CHLOROPLAST NADP-DEPENDENT MALATE DEHYDROGENASE FROM FLAVERIA BIDENTIS

Overview

BACKGROUND: NADP-dependent malate dehydrogenase (EC 1.1.1.82) is a light-activated chloroplast enzyme that functions in the C4 pathway of photosynthesis. The light regulation is believed to be mediated in vivo by thioredoxin-catalyzed reduction and re-oxidation of cystine residues. The rates of reversible activation and inactivation of the enzyme are strongly influenced by the coenzyme substrates that seem to ultimately determine the steady-state extent of activation in vivo. RESULTS: The X-ray structure of the inactive, oxidized enzyme was determined at 2.8 A resolution. The core structure is homologous to AND-dependent malate dehydrogenases. Two surface-exposed and thioredoxin-accessible disulfide bonds are present, one in the N-terminal extension and the other in the C-terminal extension. The C-terminal peptide of the inactive, oxidized enzyme is constrained by its disulfide bond to fold into the active site over NADP+, hydrogen bonding to the catalytic His225 as well as obstructing access of the C4 acid substrate. Two loops flanking the active site, termed the Arg2 and Trp loops, that contain the C4 acid substrate binding residues are prevented from closing by the C-terminal extension. CONCLUSIONS: The structure explains the role of the C-terminal extension in inhibiting activity. The negative C terminus will interact more strongly with the positively charged nicotinamide of NADP+ than NADPH, explaining why the coenzyme-binding affinities of the enzyme differ so markedly from those of all other homologous alpha-hydroxy acid dehydrogenases. NADP+ may also slow dissociation of the C terminus upon reduction, providing a mechanism for the inhibition of activation by NADP+ but not NADPH.

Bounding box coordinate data

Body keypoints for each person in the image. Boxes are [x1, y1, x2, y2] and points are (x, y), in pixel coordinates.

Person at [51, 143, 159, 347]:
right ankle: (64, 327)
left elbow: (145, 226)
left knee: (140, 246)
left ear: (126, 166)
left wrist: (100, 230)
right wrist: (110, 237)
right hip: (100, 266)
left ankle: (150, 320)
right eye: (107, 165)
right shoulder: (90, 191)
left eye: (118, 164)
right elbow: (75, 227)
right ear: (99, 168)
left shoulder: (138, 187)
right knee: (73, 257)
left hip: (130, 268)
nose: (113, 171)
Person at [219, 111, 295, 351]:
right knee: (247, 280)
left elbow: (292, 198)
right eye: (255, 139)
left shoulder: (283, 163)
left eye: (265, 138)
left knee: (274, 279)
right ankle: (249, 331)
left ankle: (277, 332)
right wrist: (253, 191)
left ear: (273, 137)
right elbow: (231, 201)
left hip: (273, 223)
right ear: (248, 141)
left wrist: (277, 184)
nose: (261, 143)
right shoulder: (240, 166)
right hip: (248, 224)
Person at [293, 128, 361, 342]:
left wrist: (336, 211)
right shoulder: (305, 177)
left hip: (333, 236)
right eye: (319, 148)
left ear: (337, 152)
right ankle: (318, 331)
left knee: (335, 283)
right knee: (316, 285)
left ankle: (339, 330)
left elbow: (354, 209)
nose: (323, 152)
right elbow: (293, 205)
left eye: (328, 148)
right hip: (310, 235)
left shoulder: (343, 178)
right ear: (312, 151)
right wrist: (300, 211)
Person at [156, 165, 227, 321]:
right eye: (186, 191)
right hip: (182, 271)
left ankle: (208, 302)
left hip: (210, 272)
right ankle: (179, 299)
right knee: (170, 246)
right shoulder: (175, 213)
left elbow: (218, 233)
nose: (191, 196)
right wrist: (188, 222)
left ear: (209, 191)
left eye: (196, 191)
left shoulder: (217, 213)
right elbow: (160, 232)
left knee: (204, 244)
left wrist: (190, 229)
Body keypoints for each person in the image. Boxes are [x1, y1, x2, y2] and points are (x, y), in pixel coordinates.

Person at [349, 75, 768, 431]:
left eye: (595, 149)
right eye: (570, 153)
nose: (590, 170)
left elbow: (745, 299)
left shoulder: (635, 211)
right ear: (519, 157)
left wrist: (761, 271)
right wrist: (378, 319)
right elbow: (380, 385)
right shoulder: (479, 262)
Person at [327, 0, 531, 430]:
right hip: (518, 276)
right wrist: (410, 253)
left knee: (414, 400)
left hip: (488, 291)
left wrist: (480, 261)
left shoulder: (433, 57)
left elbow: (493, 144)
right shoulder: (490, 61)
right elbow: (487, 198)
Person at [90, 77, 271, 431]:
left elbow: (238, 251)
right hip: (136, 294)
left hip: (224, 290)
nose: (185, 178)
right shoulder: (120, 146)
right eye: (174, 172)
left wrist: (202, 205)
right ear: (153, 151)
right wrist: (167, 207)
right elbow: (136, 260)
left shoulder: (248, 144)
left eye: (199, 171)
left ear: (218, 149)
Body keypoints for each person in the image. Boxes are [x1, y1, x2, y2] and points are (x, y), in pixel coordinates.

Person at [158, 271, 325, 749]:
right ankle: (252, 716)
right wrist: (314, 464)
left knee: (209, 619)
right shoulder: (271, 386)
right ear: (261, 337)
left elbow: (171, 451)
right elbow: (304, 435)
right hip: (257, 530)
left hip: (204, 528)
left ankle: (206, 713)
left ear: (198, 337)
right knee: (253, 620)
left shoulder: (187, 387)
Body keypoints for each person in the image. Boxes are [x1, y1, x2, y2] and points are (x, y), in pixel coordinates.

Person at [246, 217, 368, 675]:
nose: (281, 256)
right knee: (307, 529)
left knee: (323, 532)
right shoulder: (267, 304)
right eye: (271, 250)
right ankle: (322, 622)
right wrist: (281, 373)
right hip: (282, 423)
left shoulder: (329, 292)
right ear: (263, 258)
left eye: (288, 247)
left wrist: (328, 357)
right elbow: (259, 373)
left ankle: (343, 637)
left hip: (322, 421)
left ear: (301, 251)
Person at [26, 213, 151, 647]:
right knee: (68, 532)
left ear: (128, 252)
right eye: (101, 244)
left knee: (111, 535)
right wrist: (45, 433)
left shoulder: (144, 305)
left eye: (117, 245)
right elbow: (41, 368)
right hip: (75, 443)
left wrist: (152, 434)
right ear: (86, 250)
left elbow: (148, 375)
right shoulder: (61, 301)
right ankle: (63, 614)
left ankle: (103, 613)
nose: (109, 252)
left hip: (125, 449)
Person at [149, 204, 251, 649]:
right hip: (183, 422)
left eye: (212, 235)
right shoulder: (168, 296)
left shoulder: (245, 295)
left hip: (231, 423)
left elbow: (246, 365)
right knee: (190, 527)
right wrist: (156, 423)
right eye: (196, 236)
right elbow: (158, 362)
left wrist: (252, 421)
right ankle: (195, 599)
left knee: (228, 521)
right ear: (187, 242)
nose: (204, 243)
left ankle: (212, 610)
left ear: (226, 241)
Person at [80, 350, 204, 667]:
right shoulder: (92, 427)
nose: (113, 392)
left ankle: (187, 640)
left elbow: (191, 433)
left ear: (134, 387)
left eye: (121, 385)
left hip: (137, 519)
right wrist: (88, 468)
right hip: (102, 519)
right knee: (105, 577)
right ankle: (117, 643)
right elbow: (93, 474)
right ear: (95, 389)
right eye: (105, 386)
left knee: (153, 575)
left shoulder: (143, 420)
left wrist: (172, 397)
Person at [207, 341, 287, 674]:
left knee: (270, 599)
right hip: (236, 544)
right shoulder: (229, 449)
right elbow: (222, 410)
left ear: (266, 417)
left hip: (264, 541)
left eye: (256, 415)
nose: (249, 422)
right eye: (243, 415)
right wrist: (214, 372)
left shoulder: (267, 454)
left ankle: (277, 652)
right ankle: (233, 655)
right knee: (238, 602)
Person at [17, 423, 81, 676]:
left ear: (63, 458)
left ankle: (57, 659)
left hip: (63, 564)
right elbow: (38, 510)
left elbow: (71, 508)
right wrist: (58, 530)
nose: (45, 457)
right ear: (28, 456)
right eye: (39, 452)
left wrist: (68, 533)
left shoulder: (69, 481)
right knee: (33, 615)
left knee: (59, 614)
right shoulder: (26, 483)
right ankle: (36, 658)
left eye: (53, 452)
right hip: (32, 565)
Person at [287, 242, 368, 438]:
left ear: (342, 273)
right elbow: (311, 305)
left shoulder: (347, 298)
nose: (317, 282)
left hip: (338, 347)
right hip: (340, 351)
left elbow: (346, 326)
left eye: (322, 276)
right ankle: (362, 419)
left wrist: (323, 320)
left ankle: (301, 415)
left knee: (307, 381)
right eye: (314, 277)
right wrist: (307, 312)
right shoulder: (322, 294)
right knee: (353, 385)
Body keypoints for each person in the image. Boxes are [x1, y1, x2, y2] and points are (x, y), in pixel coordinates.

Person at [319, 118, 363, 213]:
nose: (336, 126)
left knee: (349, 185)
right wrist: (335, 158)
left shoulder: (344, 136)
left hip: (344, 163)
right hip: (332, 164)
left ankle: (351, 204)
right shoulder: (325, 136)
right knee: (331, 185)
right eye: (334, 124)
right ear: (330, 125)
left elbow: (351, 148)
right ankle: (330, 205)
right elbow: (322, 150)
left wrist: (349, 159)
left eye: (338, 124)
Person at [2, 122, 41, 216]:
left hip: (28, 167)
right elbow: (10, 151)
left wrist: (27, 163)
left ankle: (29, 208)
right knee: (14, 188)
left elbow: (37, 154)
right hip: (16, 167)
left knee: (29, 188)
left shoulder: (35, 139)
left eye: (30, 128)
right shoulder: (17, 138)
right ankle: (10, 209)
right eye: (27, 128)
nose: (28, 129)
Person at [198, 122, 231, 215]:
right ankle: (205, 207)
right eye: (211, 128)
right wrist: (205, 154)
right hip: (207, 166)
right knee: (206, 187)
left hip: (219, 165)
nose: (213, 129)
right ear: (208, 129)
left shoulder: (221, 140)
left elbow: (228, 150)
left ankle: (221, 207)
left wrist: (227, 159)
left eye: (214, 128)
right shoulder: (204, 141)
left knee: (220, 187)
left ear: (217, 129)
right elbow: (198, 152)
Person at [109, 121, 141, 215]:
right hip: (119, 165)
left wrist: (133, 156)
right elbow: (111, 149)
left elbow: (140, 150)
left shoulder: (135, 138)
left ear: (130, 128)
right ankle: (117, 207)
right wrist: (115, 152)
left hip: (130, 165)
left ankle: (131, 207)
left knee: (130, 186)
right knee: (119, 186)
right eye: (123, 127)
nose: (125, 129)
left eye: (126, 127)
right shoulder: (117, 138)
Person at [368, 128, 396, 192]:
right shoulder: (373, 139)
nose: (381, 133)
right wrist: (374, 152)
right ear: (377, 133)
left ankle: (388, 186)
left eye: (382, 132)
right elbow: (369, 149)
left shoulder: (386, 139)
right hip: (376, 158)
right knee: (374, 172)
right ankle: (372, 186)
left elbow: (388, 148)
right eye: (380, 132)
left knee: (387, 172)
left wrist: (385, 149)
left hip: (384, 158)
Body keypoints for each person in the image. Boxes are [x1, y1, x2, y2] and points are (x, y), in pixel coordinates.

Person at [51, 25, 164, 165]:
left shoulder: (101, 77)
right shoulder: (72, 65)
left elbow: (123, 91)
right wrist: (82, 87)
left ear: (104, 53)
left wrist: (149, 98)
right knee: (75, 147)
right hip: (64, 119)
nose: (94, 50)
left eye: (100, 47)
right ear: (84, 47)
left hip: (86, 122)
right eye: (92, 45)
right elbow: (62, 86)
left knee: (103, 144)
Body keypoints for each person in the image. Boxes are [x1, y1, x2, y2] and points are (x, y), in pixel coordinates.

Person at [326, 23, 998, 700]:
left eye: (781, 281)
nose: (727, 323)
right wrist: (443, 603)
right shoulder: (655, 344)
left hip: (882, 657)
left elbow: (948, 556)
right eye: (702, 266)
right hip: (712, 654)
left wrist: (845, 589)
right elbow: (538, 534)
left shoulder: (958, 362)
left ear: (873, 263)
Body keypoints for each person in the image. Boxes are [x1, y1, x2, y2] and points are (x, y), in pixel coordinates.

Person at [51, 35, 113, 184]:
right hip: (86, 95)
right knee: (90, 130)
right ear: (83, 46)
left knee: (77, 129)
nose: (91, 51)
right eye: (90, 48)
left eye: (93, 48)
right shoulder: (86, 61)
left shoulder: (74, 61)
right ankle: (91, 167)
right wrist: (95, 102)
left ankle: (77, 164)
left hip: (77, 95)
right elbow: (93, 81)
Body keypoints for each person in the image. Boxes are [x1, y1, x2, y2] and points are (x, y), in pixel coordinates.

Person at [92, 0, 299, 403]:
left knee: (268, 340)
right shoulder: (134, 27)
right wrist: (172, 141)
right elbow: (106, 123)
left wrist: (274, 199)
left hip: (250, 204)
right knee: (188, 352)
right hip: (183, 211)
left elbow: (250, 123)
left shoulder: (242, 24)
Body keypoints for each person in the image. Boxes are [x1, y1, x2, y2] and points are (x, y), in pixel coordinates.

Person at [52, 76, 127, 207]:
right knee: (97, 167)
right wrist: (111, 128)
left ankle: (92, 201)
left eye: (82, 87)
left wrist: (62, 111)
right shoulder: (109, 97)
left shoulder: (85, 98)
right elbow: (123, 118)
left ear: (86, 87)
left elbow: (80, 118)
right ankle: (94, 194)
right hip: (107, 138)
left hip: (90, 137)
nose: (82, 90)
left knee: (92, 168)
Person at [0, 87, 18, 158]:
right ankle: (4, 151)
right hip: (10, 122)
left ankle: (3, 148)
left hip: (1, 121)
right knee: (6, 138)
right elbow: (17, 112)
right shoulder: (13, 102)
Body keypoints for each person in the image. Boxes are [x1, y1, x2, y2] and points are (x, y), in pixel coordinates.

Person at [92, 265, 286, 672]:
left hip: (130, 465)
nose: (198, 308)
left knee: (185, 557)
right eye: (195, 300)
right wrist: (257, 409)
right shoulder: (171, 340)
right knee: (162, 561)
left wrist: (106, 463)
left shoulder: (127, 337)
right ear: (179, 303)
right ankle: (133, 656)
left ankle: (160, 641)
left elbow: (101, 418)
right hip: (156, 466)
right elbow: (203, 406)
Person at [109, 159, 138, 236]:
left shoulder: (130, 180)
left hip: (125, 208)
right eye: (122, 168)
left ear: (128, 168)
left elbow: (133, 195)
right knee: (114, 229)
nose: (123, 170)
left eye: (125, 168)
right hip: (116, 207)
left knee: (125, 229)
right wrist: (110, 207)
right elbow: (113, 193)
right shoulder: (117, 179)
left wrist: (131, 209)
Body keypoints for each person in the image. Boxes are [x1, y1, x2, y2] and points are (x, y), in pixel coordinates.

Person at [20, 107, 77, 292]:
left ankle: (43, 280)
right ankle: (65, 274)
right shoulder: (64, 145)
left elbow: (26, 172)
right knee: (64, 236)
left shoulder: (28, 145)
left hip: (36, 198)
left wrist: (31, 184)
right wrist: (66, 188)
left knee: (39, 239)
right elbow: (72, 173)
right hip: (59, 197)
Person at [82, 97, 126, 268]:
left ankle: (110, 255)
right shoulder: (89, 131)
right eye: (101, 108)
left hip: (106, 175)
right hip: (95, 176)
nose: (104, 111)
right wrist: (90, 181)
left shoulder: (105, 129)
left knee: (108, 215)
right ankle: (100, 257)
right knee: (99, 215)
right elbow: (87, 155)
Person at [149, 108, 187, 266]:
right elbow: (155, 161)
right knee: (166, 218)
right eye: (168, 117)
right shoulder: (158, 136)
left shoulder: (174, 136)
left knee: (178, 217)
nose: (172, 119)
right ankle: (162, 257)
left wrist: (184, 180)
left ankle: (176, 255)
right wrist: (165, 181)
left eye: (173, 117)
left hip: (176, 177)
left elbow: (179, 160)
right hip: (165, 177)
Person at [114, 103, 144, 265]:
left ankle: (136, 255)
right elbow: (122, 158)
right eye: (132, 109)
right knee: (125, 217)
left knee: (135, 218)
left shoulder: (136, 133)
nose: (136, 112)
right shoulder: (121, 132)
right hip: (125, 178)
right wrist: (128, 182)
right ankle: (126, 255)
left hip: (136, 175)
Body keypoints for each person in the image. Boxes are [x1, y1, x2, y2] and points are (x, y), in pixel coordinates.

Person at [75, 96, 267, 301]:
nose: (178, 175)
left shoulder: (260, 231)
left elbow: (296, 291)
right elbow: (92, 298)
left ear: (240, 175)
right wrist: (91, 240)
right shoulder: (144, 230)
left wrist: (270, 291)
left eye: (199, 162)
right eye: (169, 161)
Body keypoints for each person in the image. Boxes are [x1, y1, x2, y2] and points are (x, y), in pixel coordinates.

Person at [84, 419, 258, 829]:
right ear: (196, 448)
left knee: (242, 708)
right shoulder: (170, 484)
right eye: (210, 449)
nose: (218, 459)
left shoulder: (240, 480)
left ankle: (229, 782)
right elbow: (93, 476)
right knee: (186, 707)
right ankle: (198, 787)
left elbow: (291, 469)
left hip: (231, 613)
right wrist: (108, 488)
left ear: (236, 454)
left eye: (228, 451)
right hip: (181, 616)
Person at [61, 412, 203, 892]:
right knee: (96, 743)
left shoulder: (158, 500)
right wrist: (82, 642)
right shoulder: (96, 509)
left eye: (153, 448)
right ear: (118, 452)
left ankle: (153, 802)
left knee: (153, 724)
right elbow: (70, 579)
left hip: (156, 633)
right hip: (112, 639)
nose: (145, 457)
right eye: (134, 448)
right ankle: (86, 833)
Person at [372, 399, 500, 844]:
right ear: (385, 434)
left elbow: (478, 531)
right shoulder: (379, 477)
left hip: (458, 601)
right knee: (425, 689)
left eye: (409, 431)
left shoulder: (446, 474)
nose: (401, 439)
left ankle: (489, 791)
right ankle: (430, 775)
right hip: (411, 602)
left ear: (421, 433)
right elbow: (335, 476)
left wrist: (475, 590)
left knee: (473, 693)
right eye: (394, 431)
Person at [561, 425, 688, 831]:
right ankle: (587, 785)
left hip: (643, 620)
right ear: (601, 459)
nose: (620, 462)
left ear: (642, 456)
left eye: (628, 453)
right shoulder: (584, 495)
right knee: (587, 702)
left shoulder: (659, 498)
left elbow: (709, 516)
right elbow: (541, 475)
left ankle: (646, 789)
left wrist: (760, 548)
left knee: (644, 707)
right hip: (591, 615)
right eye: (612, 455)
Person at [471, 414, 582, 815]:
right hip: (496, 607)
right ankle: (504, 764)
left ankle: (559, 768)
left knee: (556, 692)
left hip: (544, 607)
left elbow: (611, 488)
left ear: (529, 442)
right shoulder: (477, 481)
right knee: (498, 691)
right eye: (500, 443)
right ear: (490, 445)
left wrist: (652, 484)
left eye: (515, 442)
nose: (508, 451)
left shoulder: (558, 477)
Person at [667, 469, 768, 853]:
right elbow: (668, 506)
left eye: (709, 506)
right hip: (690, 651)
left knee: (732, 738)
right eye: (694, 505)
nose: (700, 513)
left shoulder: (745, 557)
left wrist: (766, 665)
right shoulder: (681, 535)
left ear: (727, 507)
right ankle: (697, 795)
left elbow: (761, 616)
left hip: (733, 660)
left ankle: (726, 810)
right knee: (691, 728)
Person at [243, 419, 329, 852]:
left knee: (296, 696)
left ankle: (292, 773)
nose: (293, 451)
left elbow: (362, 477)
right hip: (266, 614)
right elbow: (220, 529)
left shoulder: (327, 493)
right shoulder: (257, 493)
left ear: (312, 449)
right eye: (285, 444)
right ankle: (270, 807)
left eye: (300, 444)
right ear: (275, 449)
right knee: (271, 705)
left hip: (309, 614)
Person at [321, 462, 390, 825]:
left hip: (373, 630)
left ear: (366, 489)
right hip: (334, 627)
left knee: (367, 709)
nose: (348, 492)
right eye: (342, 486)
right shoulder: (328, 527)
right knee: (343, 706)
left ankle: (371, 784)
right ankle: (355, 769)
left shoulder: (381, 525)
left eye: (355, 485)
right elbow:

Exercise —
Reproduce the full text on the chloroplast malate dehydrogenase above, word for word.

Solved exercise —
CHLOROPLAST NADP-DEPENDENT MALATE DEHYDROGENASE FROM FLAVERIA BIDENTIS

Overview

BACKGROUND: NADP-dependent malate dehydrogenase (EC 1.1.1.82) is a light-activated chloroplast enzyme that functions in the C4 pathway of photosynthesis. The light regulation is believed to be mediated in vivo by thioredoxin-catalyzed reduction and re-oxidation of cystine residues. The rates of reversible activation and inactivation of the enzyme are strongly influenced by the coenzyme substrates that seem to ultimately determine the steady-state extent of activation in vivo. RESULTS: The X-ray structure of the inactive, oxidized enzyme was determined at 2.8 A resolution. The core structure is homologous to AND-dependent malate dehydrogenases. Two surface-exposed and thioredoxin-accessible disulfide bonds are present, one in the N-terminal extension and the other in the C-terminal extension. The C-terminal peptide of the inactive, oxidized enzyme is constrained by its disulfide bond to fold into the active site over NADP+, hydrogen bonding to the catalytic His225 as well as obstructing access of the C4 acid substrate. Two loops flanking the active site, termed the Arg2 and Trp loops, that contain the C4 acid substrate binding residues are prevented from closing by the C-terminal extension. CONCLUSIONS: The structure explains the role of the C-terminal extension in inhibiting activity. The negative C terminus will interact more strongly with the positively charged nicotinamide of NADP+ than NADPH, explaining why the coenzyme-binding affinities of the enzyme differ so markedly from those of all other homologous alpha-hydroxy acid dehydrogenases. NADP+ may also slow dissociation of the C terminus upon reduction, providing a mechanism for the inhibition of activation by NADP+ but not NADPH.